Can you quote the lines running from the very start through the line containing "intégrante de l’offre.", both ends included, with the pictures left out of your answer?
(Excerpted records begins)
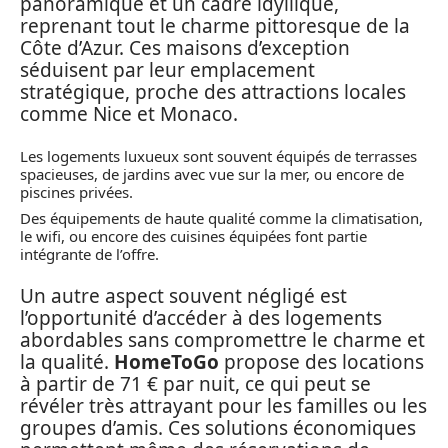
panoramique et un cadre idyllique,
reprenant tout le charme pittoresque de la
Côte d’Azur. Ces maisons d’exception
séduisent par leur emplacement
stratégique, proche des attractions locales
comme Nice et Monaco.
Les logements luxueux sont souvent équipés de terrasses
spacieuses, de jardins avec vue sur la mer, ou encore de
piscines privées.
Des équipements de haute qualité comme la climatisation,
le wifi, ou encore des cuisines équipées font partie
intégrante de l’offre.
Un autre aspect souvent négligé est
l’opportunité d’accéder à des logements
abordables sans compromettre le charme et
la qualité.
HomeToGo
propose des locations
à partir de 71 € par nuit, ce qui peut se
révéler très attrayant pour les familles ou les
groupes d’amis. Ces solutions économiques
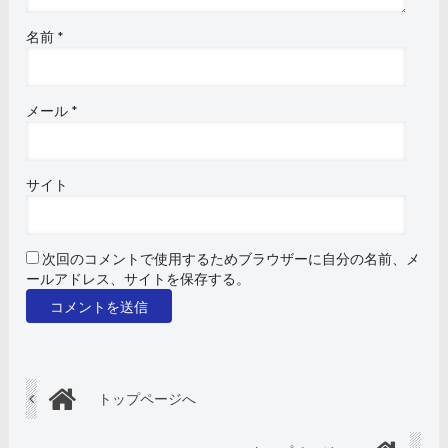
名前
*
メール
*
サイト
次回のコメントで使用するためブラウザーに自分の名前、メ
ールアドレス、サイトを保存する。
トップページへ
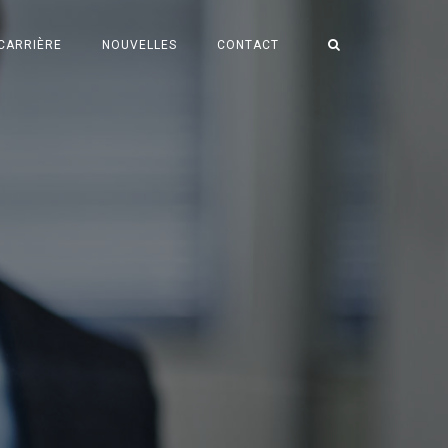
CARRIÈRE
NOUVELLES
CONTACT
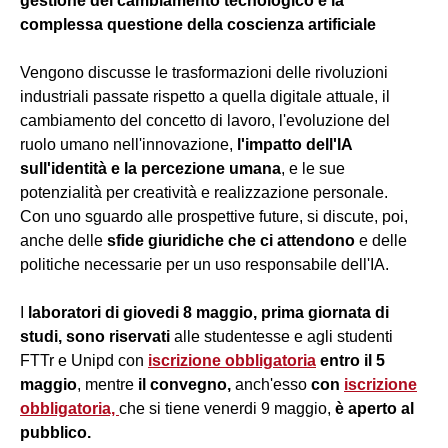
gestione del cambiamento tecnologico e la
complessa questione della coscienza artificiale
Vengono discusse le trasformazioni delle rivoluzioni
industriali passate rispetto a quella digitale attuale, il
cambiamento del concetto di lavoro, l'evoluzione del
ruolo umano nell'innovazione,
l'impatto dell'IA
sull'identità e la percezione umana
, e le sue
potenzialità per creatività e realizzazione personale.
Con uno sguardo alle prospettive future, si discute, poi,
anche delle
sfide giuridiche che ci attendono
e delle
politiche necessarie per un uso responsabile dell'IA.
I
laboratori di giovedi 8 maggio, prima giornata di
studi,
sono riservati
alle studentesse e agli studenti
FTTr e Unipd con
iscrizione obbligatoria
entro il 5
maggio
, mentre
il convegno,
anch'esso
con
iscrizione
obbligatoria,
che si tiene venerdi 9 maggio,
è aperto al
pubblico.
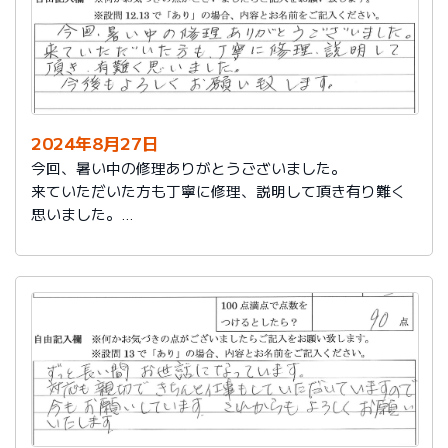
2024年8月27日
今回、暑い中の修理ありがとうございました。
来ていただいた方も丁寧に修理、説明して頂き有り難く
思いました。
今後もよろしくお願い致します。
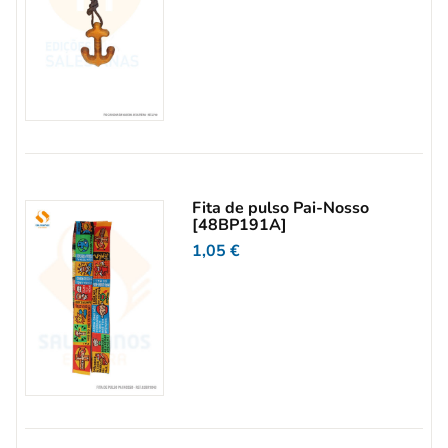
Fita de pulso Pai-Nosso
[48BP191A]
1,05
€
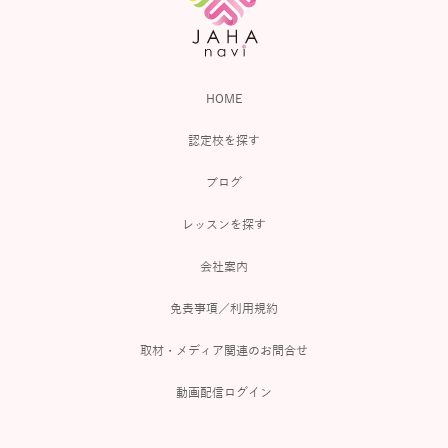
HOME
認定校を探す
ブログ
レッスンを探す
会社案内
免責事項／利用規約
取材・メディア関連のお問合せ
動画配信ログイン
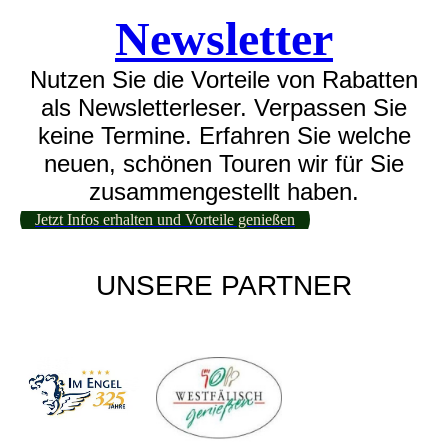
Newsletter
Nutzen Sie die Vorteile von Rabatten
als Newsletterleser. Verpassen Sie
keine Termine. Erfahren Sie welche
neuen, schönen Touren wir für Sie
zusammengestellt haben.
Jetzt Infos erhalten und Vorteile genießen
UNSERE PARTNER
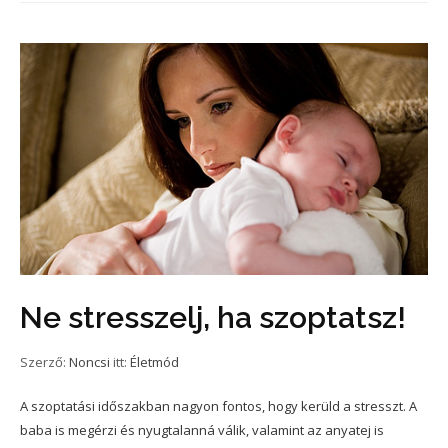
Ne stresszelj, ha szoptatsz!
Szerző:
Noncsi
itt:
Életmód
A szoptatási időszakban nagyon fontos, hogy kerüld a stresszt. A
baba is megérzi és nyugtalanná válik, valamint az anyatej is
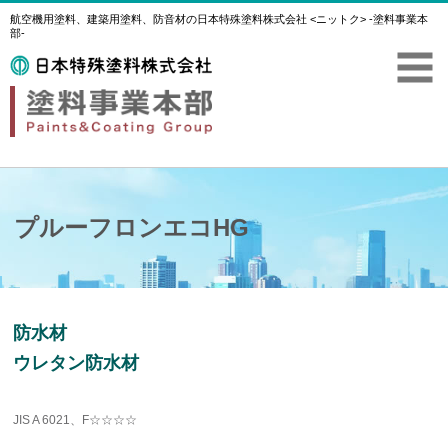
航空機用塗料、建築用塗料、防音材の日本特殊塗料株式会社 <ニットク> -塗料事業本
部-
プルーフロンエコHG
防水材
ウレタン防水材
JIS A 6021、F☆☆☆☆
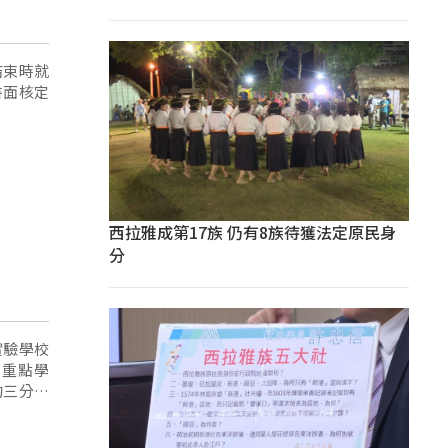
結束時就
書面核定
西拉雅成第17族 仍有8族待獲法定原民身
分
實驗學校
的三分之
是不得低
(Excerpted records ends)
Output of the exercise ▸
panoramique et un cadre idyllique,
reprenant tout le charme pittoresque de la
Côte d’Azur. Ces maisons d’exception
séduisent par leur emplacement
stratégique, proche des attractions locales
comme Nice et Monaco.
Les logements luxueux sont souvent équipés de terrasses
spacieuses, de jardins avec vue sur la mer, ou encore de
piscines privées.
Des équipements de haute qualité comme la climatisation,
le wifi, ou encore des cuisines équipées font partie
intégrante de l’offre.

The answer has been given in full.